■ **INPUT DATA**:

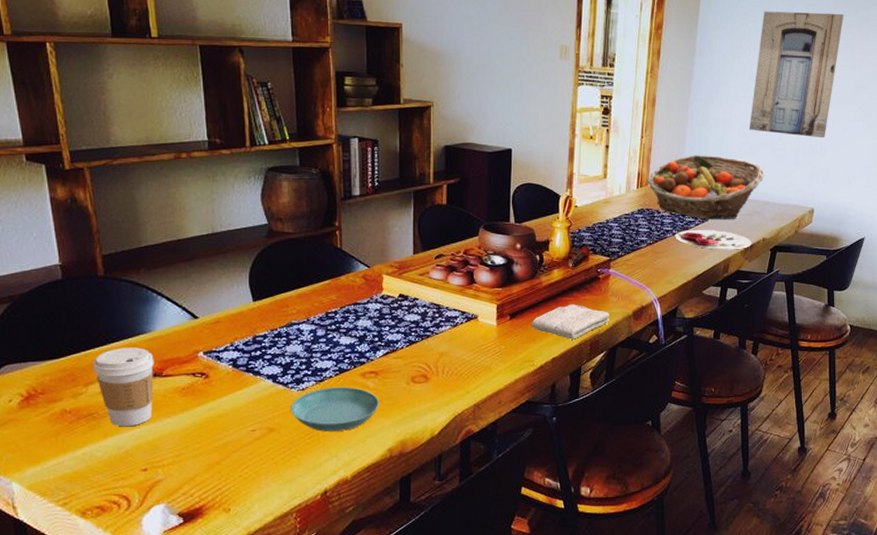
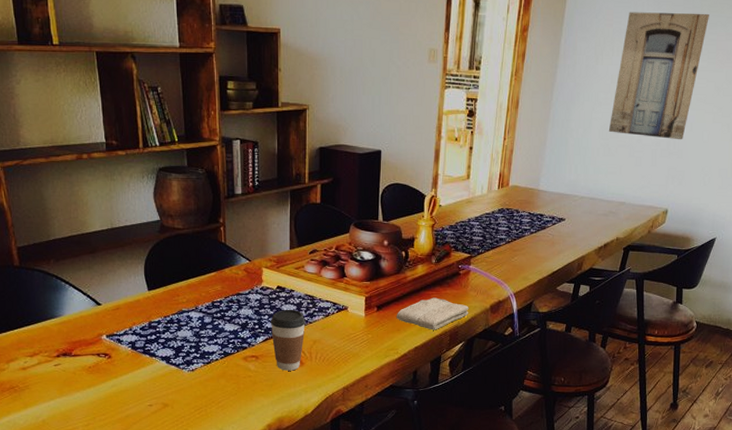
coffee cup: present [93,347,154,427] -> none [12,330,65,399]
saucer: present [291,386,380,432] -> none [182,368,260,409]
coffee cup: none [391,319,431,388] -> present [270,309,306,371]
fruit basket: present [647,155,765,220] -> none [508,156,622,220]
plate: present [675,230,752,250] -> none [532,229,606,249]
* * *
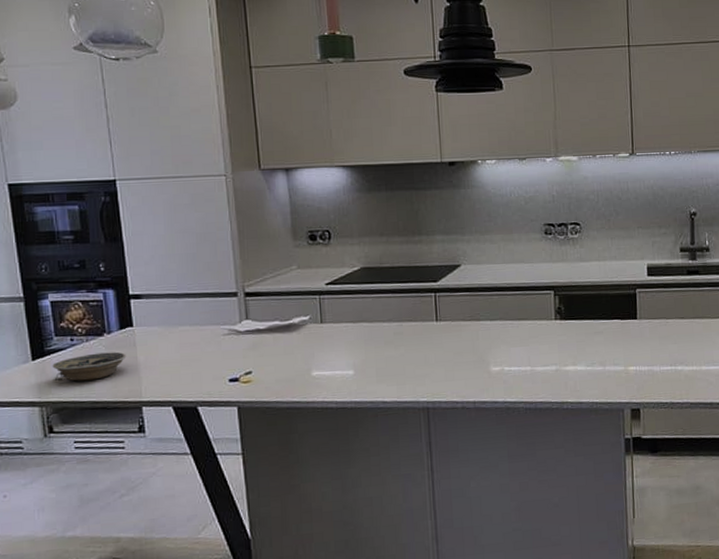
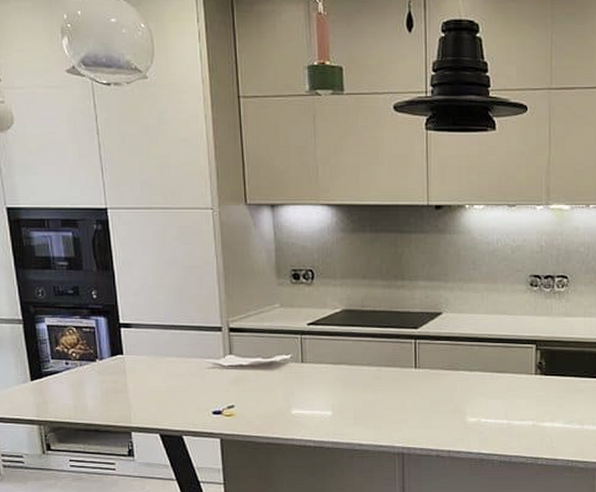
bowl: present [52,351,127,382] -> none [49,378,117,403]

■ **WHAT IS EXPECTED**: Using the entries above, return exactly the lines from the line with "saucer: present [291,386,380,432]" to the line with "plate: present [675,230,752,250]", counting both of those lines.

■ **WRITTEN ANSWER**:
saucer: present [291,386,380,432] -> none [182,368,260,409]
coffee cup: none [391,319,431,388] -> present [270,309,306,371]
fruit basket: present [647,155,765,220] -> none [508,156,622,220]
plate: present [675,230,752,250] -> none [532,229,606,249]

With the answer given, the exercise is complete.